People can have hepatits B without obvious symptoms. Even without physical symptoms, though, hepatitis B can cause liver damage. A doctor can detect this damage through a blood test that looks for specific viral proteins in the blood. Also, routine laboratory tests for proper liver function may alert your doctor to the possibility of a disguised infection. Liver sampling (biopsy) can usually detect microscopic evidence of damage.
In the acute form, hepatitis B causes sudden liver inflammation and a flu-like illness. Symptoms can include:
- lack of appetite
- joint pain
- yellowing of the skin and eyes (jaundice)
- nausea and vomiting.
- right-sided tenderness under the ribs.
Symptoms may persist for some time, but they usually resolve in less than six months.
In the chronic form, hepatitis B can eventually cause serious liver damage. Symptoms of chronic hepatitis B include:
- ongoing loss of appetite
- muscle and joint pain
- tenderness in the upper right abdomen.
An estimated 10% per year of people with chronic infections do clear the virus from their systems over time. Others do not, and face an increased risk of cirrhosis as well as liver cancer. While it is possible to "carry" the hepatitis B virus for years without serious problems, some carriers relapse into an active infection. This active infection may not cause symptoms, but may cause liver damage anyway.

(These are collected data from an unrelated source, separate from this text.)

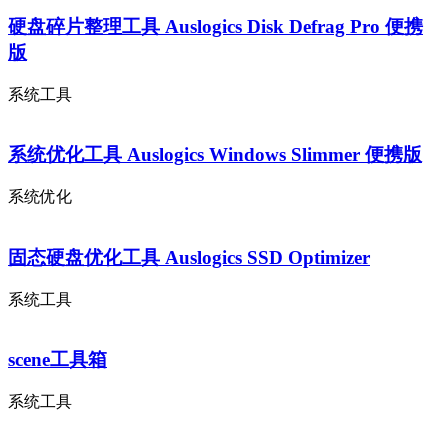
硬盘碎片整理工具 Auslogics Disk Defrag Pro 便携
版
系统工具
系统优化工具 Auslogics Windows Slimmer 便携版
系统优化
固态硬盘优化工具 Auslogics SSD Optimizer
系统工具
scene工具箱
系统工具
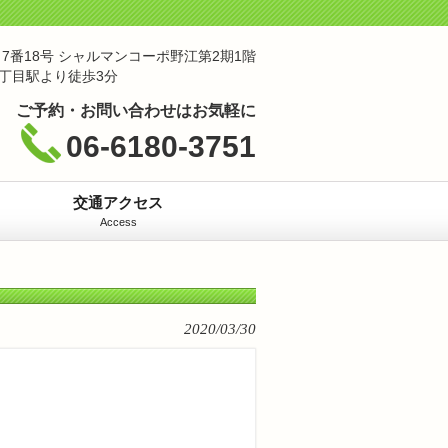
7番18号 シャルマンコーポ野江第2期1階
丁目駅より徒歩3分
ご予約・お問い合わせはお気軽に
06-6180-3751
交通アクセス
Access
2020/03/30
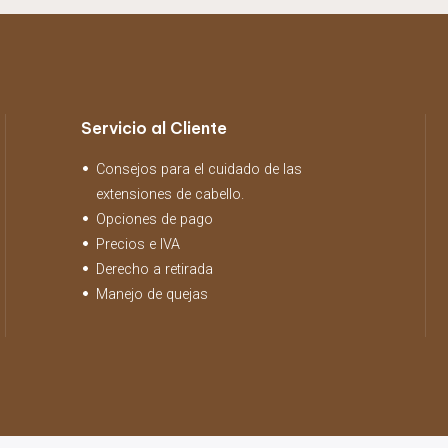
Servicio al Cliente
Consejos para el cuidado de las
extensiones de cabello.
Opciones de pago
Precios e IVA
Derecho a retirada
Manejo de quejas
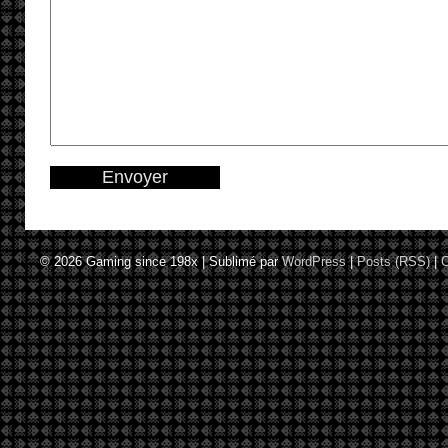
© 2026
Gaming since 198x
|
Sublimé par
WordPress
|
Posts (RSS)
|
C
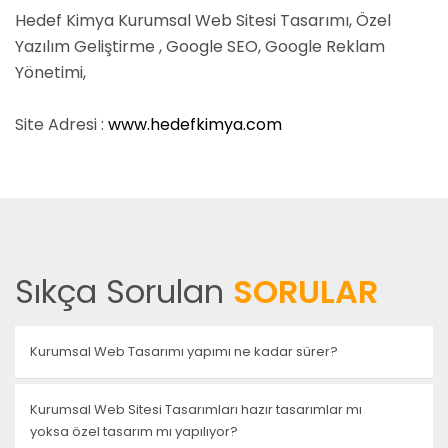
Hedef Kimya Kurumsal Web Sitesi Tasarımı, Özel
Yazılım Geliştirme , Google SEO, Google Reklam
Yönetimi,
Site Adresi :
www.hedefkimya.com
Sıkça Sorulan
SORULAR
Kurumsal Web Tasarımı yapımı ne kadar sürer?
Kurumsal Web Sitesi Tasarımları hazır tasarımlar mı
yoksa özel tasarım mı yapılıyor?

Sharing needles for injection drug use helps spread the disease. Needles used to create tattoos, if unclean, can also spread the virus. Unprotected sexual intercourse can spread hepatitis B. Both semen and vaginal secretions can spread the hepatitis virus. The hepatitis virus has also been found in saliva. Kissing on the cheek or dry lip kissing will not spread the virus.
People who have day-to-day contact with those who have chronic hepatitis B are at risk for the disease, and should get a hepatitis B vaccine. For example, anyone living with a person with chronic hepatitis B is more likely to come in contact with that person’s blood, a razor, a toothbrush, or any other item that may contain bodily fluids harboring the disease.
Health care workers who have contact with blood are at risk for getting the disease. A needlestick from an infected needle, for example, can spread the virus.
Babies born to mothers with an active hepatitis B infection are at risk for getting the disease. Spread of the virus from mother to child during birth is called vertical transmission, and carries a risk of infection to the newborn that can approach 90%, depending on how active the virus is in the mother.
Patients who are undergoing hemodialysis--a process whereby a person's blood is fed into a machine that filters and purifies it, and then returns it to the body— are at greater risk of catching the virus. Infants and children who emigrate to the US from areas where the disease is common are at risk for chronic infection. According to the Center for Disease Control, chronic hepatitis B infection rates are high (>8%) in all of Africa; Southeast Asia, including China, Korea, Indonesia, and the Philippines; the Middle East, except Israel; south and western Pacific islands; the interior Amazon River basin; and Haiti and the Dominican Republic. The prevalence of chronic hepatitis B infection is intermediate (2% to 7%) in South Central and Southwest Asia, Israel, Japan, Eastern and Southern Europe, Russia, most areas surrounding the Amazon River basin, Honduras, and Guatemala. It is recommended that travelers to these areas be vaccinated for hepatitis B if they will be staying for longer than six months, or if they anticipate having daily physical or sexual contact with the local population. Anyone traveling to such an area who may require medical or dental care should also be vaccinated.